‘My daughters did no wrong... didn’t even get chance to explain’

Takiabal, India - If their plan was to spread fear in a locality considered the bastion of separatists, the militants who walked into the house of Ghulam Nabi Dar in Sopore’s Muslimpeer locality last night and shot dead his two daughters may have succeeded.

There is stunned incomprehension in the town at what prompted the attack, though the police suspect the killings were an act of moral policing to spread panic among the women, especially young girls.

Frechi Begum says her two daughters, 19-year-old Akhtara Bano and 16-year-old Arifa, hardly ever left their two-room house. “Nobody warned us. My daughters hadn’t done anything wrong. I want an answer why my daughters were killed,” she says, demanding strict punishment for their murderers.

Sitting among a group of neighbours, Dar — who had gone out to offer evening prayers — is inconsolable. “Even if my daughters had committed any mistake, at least they should have given them a chance to explain,” he wails.

A labourer at a nearby PDS shop, Dar says his daughters were kidnapped around 8 pm and gunned down within an hour. “The gunmen killed them a kilometre away, in Takiabal locality.”

Frecha says the men (who numbered 10 according to eyewitnesses) were speaking Urdu and Kashmiri and wearing masks. “Akhtara was preparing food. A gunman, who was accompanied by a local, enquired about her younger sister, who was watching television in a neighbour’s house. They first caught hold of Akhtara and later went inside the house of our relative and also brought out Arifa.”

Dar says four of their women relatives followed the gunmen, pleading with them to release the girls, but to no avail. “They threatened my relatives not to follow them. When the women didn’t listen, the gunmen killed both the girls.” The police retrieved their bullet-ridden bodies from the roadside.

Naza Begum, who was among those who followed the gunmen, says they had all the details about their congested neighbourhood. “Before kidnapping the girls, the gunmen cordoned four houses... They assured us that after some enquiries, the girls would be left unharmed,” she says.
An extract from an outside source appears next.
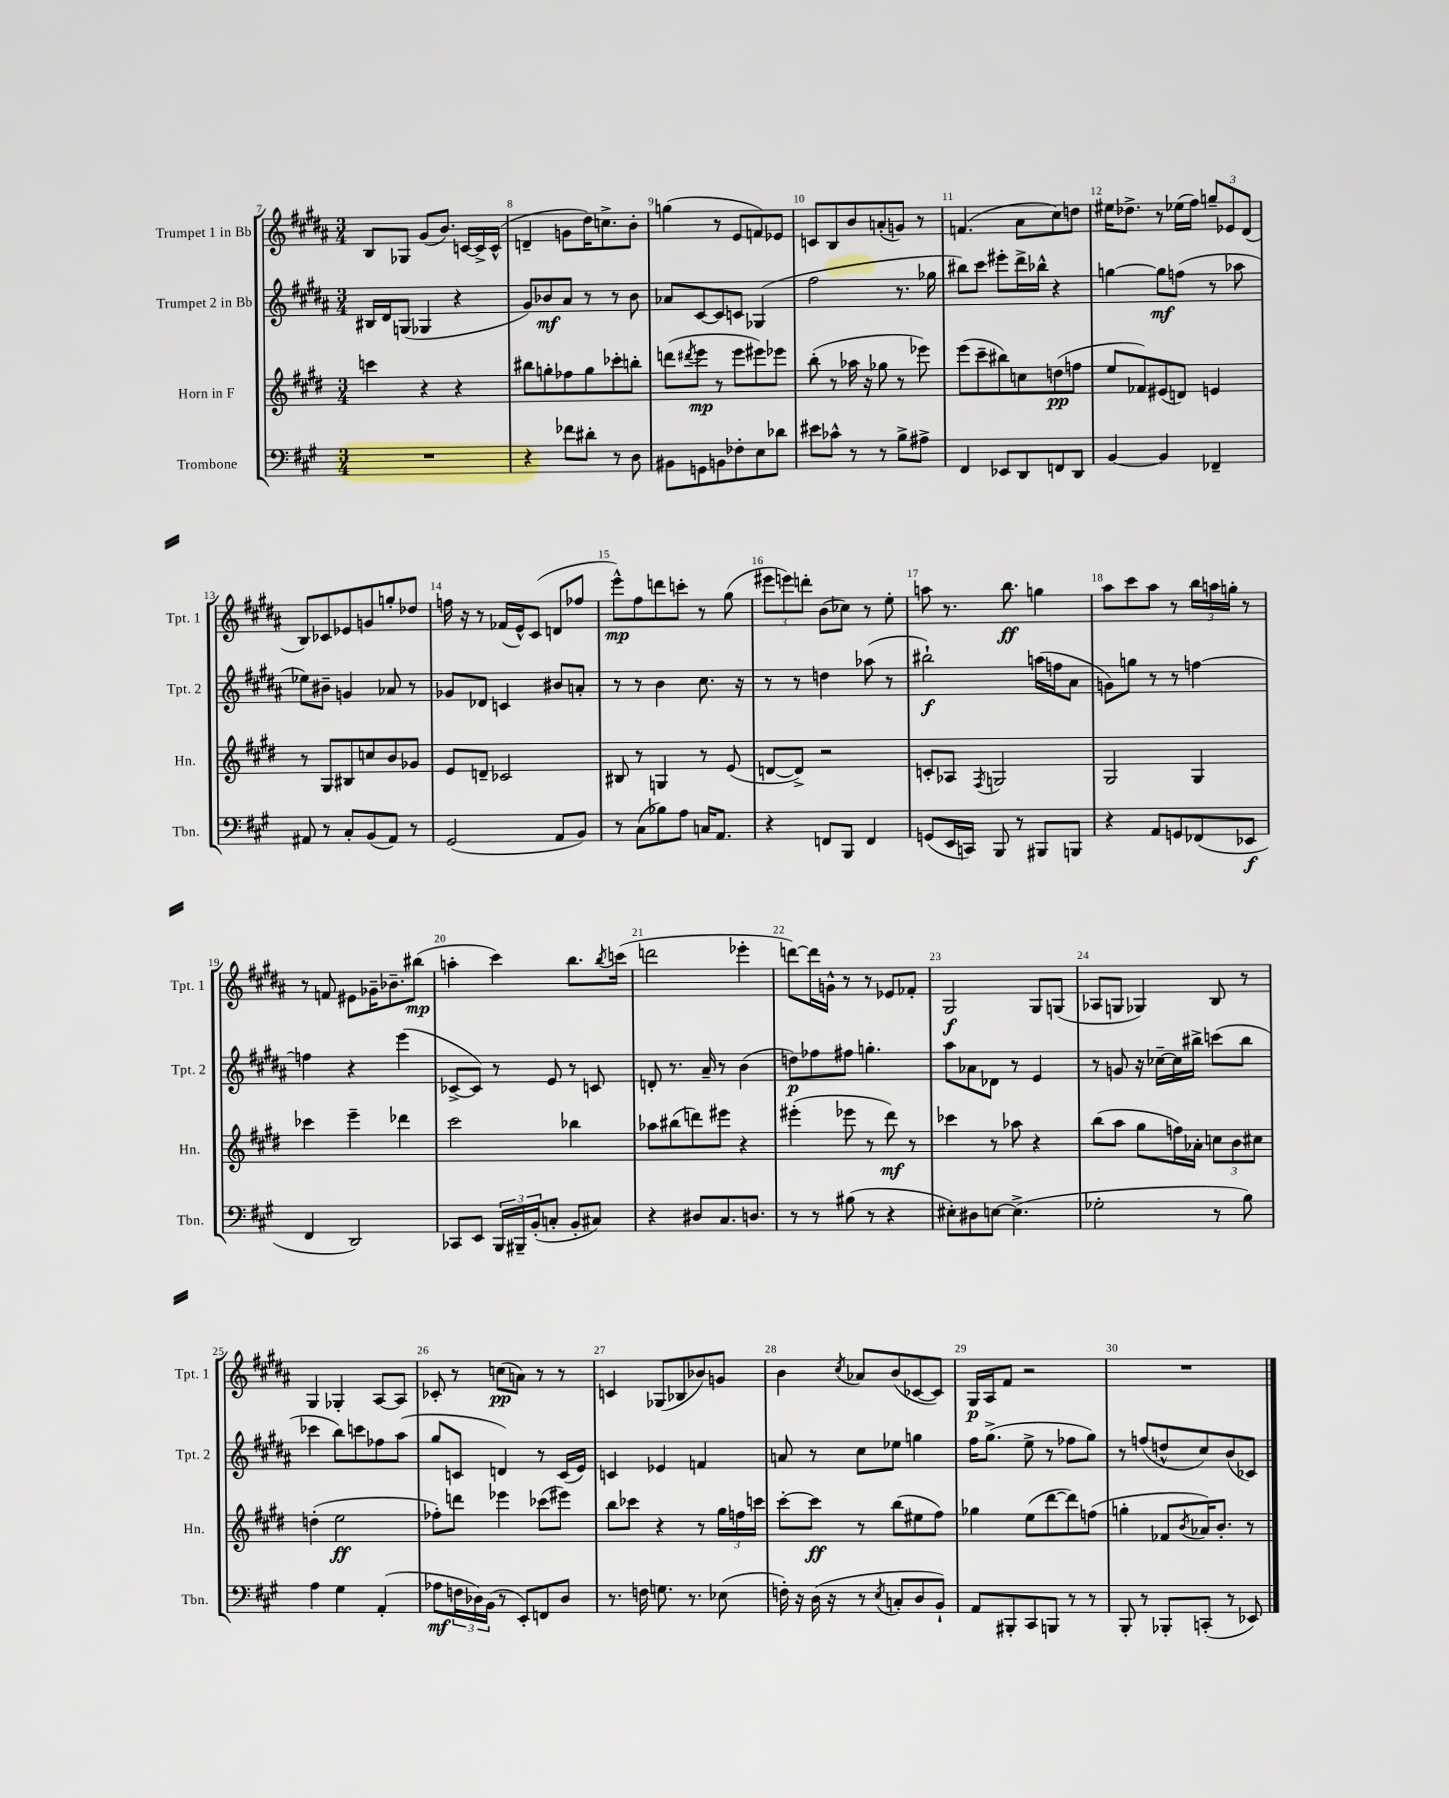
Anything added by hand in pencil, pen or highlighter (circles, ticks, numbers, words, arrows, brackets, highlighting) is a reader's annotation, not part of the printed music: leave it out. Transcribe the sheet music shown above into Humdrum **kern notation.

Superintendent of Police, Sopore, Altaf Khan said they have identified the two local militants allegedly working for the Lashkar-e-Toiba who were responsible for the killings. “The girls were killed as the militants operating in the town are trying to enforce moral policing,” Khan said. “As per our initial reports, three militants committed this crime. We have identified the two local militants as Wasim Ganai and Mohammad Muzaffar Naikoo. Investigation is on to trace the third.”

This is not for the first time that militants have targeted girls in Kashmir. Last year, four women had been killed in south Kashmir’s Keller village.

Hurriyat flays ‘heinous’ killings

The hardline Hurriyat Conference led by Syed Ali Shah Geelani has condemned the killing of the two girls, terming it a heinous crime against humanity. However, it added that it couldn’t say who killed these girls, adding that in the past, security personnel have been “awarded for killing innocent civilians”.

On the other hand, CM Omar Abdullah called the “muted condemnation” by citizens and separatist leaders as “unfortunate”. Speaking on the sidelines of the Chief Ministers’ Conference on Internal Security in Delhi, Omar said, “If there was even the slightest of indication that these deaths have been the result of high handedness of security forces, today, the whole Valley would have erupted in flames.”